La Commission des affaires juridiques du Conseil national a décidé de traiter globalement la question de la stérilisation des mineurs, des personnes sous tutelle et des personnes incapables de discernement. Elle est entrée en matière sur le projet de révision du Code pénal civil. Elle a aussi commencé l'examen du projet de loi sur les investigations secrètes. Enfin, elle a traité à nouveau le projet de loi sur la libre circulation des avocats.

La commission a décidé à l'unanimité de donner suite à une initiative parlementaire déposée en 1999 par Mme von Felten (99.451) qui demande que les personnes ayant été stérilisées contre leur volonté aient droit à une indemnité adéquate. La commission est d'avis que le législateur ne doit pas se contenter de régler les cas du passé par des indemnités. Il convient d'examiner si certaines stérilisations sans le consentement des personnes concernées sont conformes au droit et de déterminer à quelles conditions ; il convient aussi de protéger les droits des mineurs, des personnes sous tutelle et des personnes incapables de discernement concernées. La commission a décidé d'élaborer elle-même un projet législatif.

La commission a traité les divergences à propos du projet de loi sur la libre circulation des avocats (99.027). Les principales divergences qui restent concernent la notion d'indépendance de l'avocat. La majorité de la commission s'est ralliée à la définition de l'indépendance décidée par le Conseil des Etats (art. 7, 2e al.) ; une minorité propose de parler d'influence « prépondérante » à la place d'une « quelconque » influence. La majorité propose à l'article 7, 3e alinéa de prévoir que peut demander son inscription au registre l'avocat qui est employé par une « organisation reconnue d'utilité publique » ; une minorité soutient la version du Conseil des Etats qui parle d' « association à but non lucratif ». La majorité de la commission propose de biffer l'adjonction apportée par le Conseil des Etats à l'article 11, lettre b, selon laquelle l'avocat est libre de choisir la forme juridique de son étude. La question de l'organisation des études d'avocats n'était pas abordée dans le projet du Conseil fédéral et n'a pas non plus été évoquée lors de l'examen du projet de loi par le Conseil national. La commission estime que cette question nécessite un examen approfondi qui dépasse le cadre de l'élimination des divergences. Par ailleurs, le conseiller aux Etats Cottier a déposé en décembre dernier une motion qui invite le Conseil fédéral à étudier sous quelles formes les membres des professions libérales pourraient s'organiser et de proposer, si nécessaire, au parlement une base légale adéquate (99.3656). Une minorité propose d'aller dans le sens du Conseil des Etats. Enfin, la commission a maintenu la version du Conseil national concernant le secret professionnel.

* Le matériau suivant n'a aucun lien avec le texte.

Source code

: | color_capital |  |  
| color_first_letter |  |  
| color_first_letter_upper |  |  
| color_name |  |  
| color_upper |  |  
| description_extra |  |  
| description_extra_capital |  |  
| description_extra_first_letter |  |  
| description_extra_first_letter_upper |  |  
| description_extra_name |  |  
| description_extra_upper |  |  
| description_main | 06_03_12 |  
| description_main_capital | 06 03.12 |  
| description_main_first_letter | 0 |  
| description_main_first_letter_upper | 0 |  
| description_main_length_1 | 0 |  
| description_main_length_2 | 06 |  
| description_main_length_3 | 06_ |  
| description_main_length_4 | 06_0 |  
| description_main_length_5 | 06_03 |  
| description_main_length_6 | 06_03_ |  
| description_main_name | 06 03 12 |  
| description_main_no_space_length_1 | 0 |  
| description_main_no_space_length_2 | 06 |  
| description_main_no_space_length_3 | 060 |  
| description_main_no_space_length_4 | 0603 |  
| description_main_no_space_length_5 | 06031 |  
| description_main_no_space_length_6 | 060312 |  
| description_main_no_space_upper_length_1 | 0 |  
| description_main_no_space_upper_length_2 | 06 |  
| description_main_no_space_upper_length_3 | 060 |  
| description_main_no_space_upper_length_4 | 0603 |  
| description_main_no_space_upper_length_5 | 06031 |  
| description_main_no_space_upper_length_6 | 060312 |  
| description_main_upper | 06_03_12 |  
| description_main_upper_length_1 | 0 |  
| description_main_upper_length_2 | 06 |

La commission a débuté ses travaux sur le volumineux message concernant la révision du Code pénal civil (98.038, projet A). Le projet qui avait été passablement remodelé par le Conseil des Etats, notamment le titre sur les peines et mesures, a été présenté à la commission qui a décidé à l'unanimité d'entrer en matière. La commission a commencé la discussion de détail.

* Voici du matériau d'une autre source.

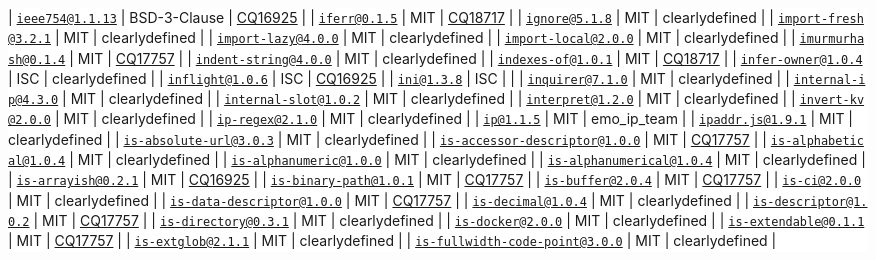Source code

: | [`ieee754@1.1.13`](git://github.com/feross/ieee754.git) | BSD-3-Clause | [CQ16925](https://dev.eclipse.org/ipzilla/show_bug.cgi?id=16925) |
| [`iferr@0.1.5`](https://github.com/shesek/iferr) | MIT | [CQ18717](https://dev.eclipse.org/ipzilla/show_bug.cgi?id=18717) |
| [`ignore@5.1.8`](git@github.com:kaelzhang/node-ignore.git) | MIT | clearlydefined |
| [`import-fresh@3.2.1`](https://github.com/sindresorhus/import-fresh.git) | MIT | clearlydefined |
| [`import-lazy@4.0.0`](https://github.com/sindresorhus/import-lazy.git) | MIT | clearlydefined |
| [`import-local@2.0.0`](https://github.com/sindresorhus/import-local.git) | MIT | clearlydefined |
| [`imurmurhash@0.1.4`](https://github.com/jensyt/imurmurhash-js) | MIT | [CQ17757](https://dev.eclipse.org/ipzilla/show_bug.cgi?id=17757) |
| [`indent-string@4.0.0`](https://github.com/sindresorhus/indent-string.git) | MIT | clearlydefined |
| [`indexes-of@1.0.1`](git://github.com/dominictarr/indexes-of.git) | MIT | [CQ18717](https://dev.eclipse.org/ipzilla/show_bug.cgi?id=18717) |
| [`infer-owner@1.0.4`](https://github.com/npm/infer-owner) | ISC | clearlydefined |
| [`inflight@1.0.6`](https://github.com/npm/inflight.git) | ISC | [CQ16925](https://dev.eclipse.org/ipzilla/show_bug.cgi?id=16925) |
| [`ini@1.3.8`](git://github.com/isaacs/ini.git) | ISC |  |
| [`inquirer@7.1.0`](https://github.com/SBoudrias/Inquirer.js.git) | MIT | clearlydefined |
| [`internal-ip@4.3.0`](https://github.com/sindresorhus/internal-ip.git) | MIT | clearlydefined |
| [`internal-slot@1.0.2`](git+https://github.com/ljharb/internal-slot.git) | MIT | clearlydefined |
| [`interpret@1.2.0`](https://github.com/gulpjs/interpret.git) | MIT | clearlydefined |
| [`invert-kv@2.0.0`](https://github.com/sindresorhus/invert-kv.git) | MIT | clearlydefined |
| [`ip-regex@2.1.0`](https://github.com/sindresorhus/ip-regex.git) | MIT | clearlydefined |
| [`ip@1.1.5`](http://github.com/indutny/node-ip.git) | MIT | emo_ip_team |
| [`ipaddr.js@1.9.1`](git://github.com/whitequark/ipaddr.js) | MIT | clearlydefined |
| [`is-absolute-url@3.0.3`](https://github.com/sindresorhus/is-absolute-url.git) | MIT | clearlydefined |
| [`is-accessor-descriptor@1.0.0`](https://github.com/jonschlinkert/is-accessor-descriptor.git) | MIT | [CQ17757](https://dev.eclipse.org/ipzilla/show_bug.cgi?id=17757) |
| [`is-alphabetical@1.0.4`](https://github.com/wooorm/is-alphabetical.git) | MIT | clearlydefined |
| [`is-alphanumeric@1.0.0`](https://github.com/arthurvr/is-alphanumeric.git) | MIT | clearlydefined |
| [`is-alphanumerical@1.0.4`](https://github.com/wooorm/is-alphanumerical.git) | MIT | clearlydefined |
| [`is-arrayish@0.2.1`](https://github.com/qix-/node-is-arrayish.git) | MIT | [CQ16925](https://dev.eclipse.org/ipzilla/show_bug.cgi?id=16925) |
| [`is-binary-path@1.0.1`](https://github.com/sindresorhus/is-binary-path.git) | MIT | [CQ17757](https://dev.eclipse.org/ipzilla/show_bug.cgi?id=17757) |
| [`is-buffer@2.0.4`](git://github.com/feross/is-buffer.git) | MIT | [CQ17757](https://dev.eclipse.org/ipzilla/show_bug.cgi?id=17757) |
| [`is-ci@2.0.0`](https://github.com/watson/is-ci.git) | MIT | clearlydefined |
| [`is-data-descriptor@1.0.0`](https://github.com/jonschlinkert/is-data-descriptor.git) | MIT | [CQ17757](https://dev.eclipse.org/ipzilla/show_bug.cgi?id=17757) |
| [`is-decimal@1.0.4`](https://github.com/wooorm/is-decimal.git) | MIT | clearlydefined |
| [`is-descriptor@1.0.2`](https://github.com/jonschlinkert/is-descriptor.git) | MIT | [CQ17757](https://dev.eclipse.org/ipzilla/show_bug.cgi?id=17757) |
| [`is-directory@0.3.1`](https://github.com/jonschlinkert/is-directory.git) | MIT | clearlydefined |
| [`is-docker@2.0.0`](https://github.com/sindresorhus/is-docker.git) | MIT | clearlydefined |
| [`is-extendable@0.1.1`](https://github.com/jonschlinkert/is-extendable.git) | MIT | [CQ17757](https://dev.eclipse.org/ipzilla/show_bug.cgi?id=17757) |
| [`is-extglob@2.1.1`](https://github.com/jonschlinkert/is-extglob.git) | MIT | clearlydefined |
| [`is-fullwidth-code-point@3.0.0`](https://github.com/sindresorhus/is-fullwidth-code-point.git) | MIT | clearlydefined |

La commission a également examiné une première fois la loi sur les investigations secrètes (98.037). Cette loi vise principalement à réglementer l'utilisation d'agents infiltrés pour les besoins d'une enquête criminelle. Ce projet prévoit que, munis de l'autorisation d'un juge, les agents infiltrés peuvent être dotés d'une identité d'emprunt et recevoir une protection appropriée lorsque au cours de la procédure pénale ils doivent être confrontés à l'inculpé en tant que témoins. Les « taupes » ne doivent aborder la personne visée par l'enquête que pour l'amener à concrétiser l'acte qu'elle a décidé de commettre. Les agents ne doivent pas pousser la personne à commettre d'autres délits ou des délits plus graves que ceux qui étaient projetés. Le champ d'application de la loi s'étend à la lutte contre le trafic illicite de stupéfiant ainsi que, dans le cadre d'une procédure pénale fédérale uniquement, contre des crimes dont la gravité justifie l'investigation secrète (art. 1 du projet de loi). La commission a décidé d'entendre des experts.

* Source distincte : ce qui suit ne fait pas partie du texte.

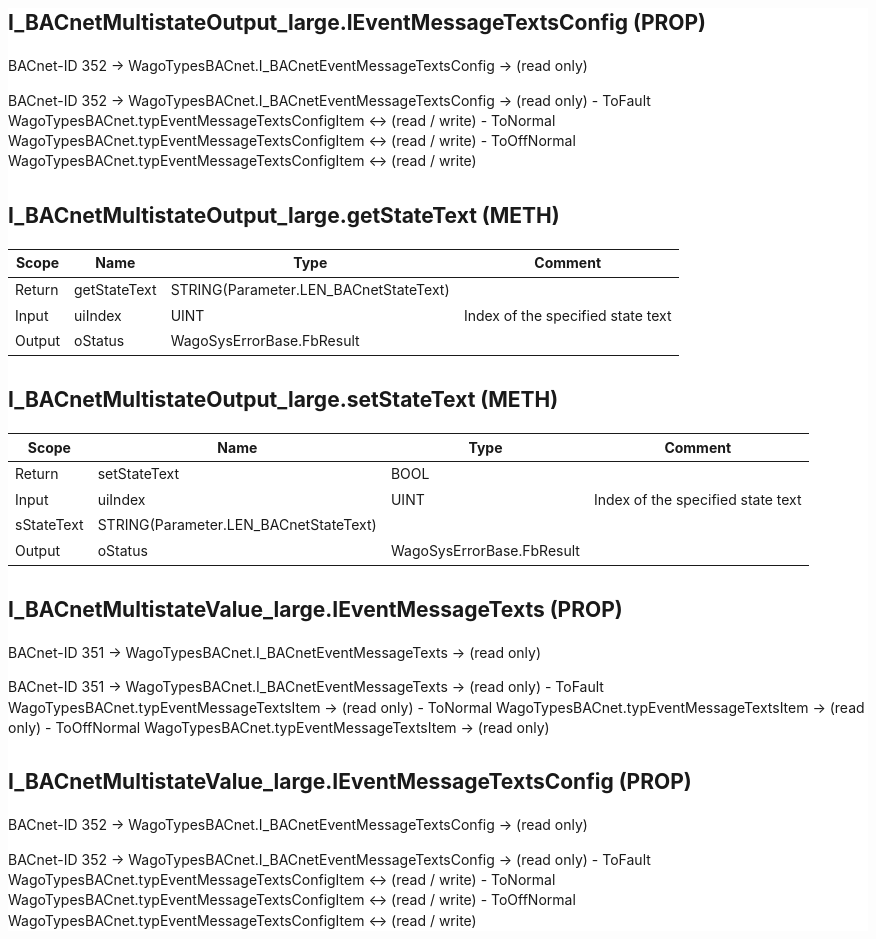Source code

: ## I_BACnetMultistateOutput_large.IEventMessageTextsConfig (PROP)


BACnet-ID 352 → WagoTypesBACnet.I_BACnetEventMessageTextsConfig → (read only)

BACnet-ID 352 → WagoTypesBACnet.I_BACnetEventMessageTextsConfig → (read only) - ToFault WagoTypesBACnet.typEventMessageTextsConfigItem ↔ (read / write) - ToNormal WagoTypesBACnet.typEventMessageTextsConfigItem ↔ (read / write) - ToOffNormal WagoTypesBACnet.typEventMessageTextsConfigItem ↔ (read / write)

## I_BACnetMultistateOutput_large.getStateText (METH)


| Scope | Name | Type | Comment |
| --- | --- | --- | --- |
| Return | getStateText | STRING(Parameter.LEN_BACnetStateText) |  |
| Input | uiIndex | UINT | Index of the specified state text |
| Output | oStatus | WagoSysErrorBase.FbResult |  |

## I_BACnetMultistateOutput_large.setStateText (METH)


| Scope | Name | Type | Comment |
| --- | --- | --- | --- |
| Return | setStateText | BOOL |  |
| Input | uiIndex | UINT | Index of the specified state text |
| sStateText | STRING(Parameter.LEN_BACnetStateText) |  |
| Output | oStatus | WagoSysErrorBase.FbResult |  |

## I_BACnetMultistateValue_large.IEventMessageTexts (PROP)


BACnet-ID 351 → WagoTypesBACnet.I_BACnetEventMessageTexts → (read only)

BACnet-ID 351 → WagoTypesBACnet.I_BACnetEventMessageTexts → (read only) - ToFault WagoTypesBACnet.typEventMessageTextsItem → (read only) - ToNormal WagoTypesBACnet.typEventMessageTextsItem → (read only) - ToOffNormal WagoTypesBACnet.typEventMessageTextsItem → (read only)

## I_BACnetMultistateValue_large.IEventMessageTextsConfig (PROP)


BACnet-ID 352 → WagoTypesBACnet.I_BACnetEventMessageTextsConfig → (read only)

BACnet-ID 352 → WagoTypesBACnet.I_BACnetEventMessageTextsConfig → (read only) - ToFault WagoTypesBACnet.typEventMessageTextsConfigItem ↔ (read / write) - ToNormal WagoTypesBACnet.typEventMessageTextsConfigItem ↔ (read / write) - ToOffNormal WagoTypesBACnet.typEventMessageTextsConfigItem ↔ (read / write)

Enfin, la commission a chargé une sous-commission d'élaborer un projet législatif sur la question du droit de succession du conjoint survivant dans le cadre d'une initiative parlementaire déposée par M. Marc Suter (97.457). Elle a également entrepris les travaux législatifs relatifs à l'initiative parlementaire déposée par M. Peter Baumberger sur le recouvrement des primes de l'assurance accidents obligatoire (98.411).

La commission des affaires juridiques a siégé à Berne les 31 janvier et 1er février 2000 sous la presidence du Conseiller national Alexander J. Baumann (UDC/TG) et partiellement en présence de la conseillère fédérale Ruth Metzler.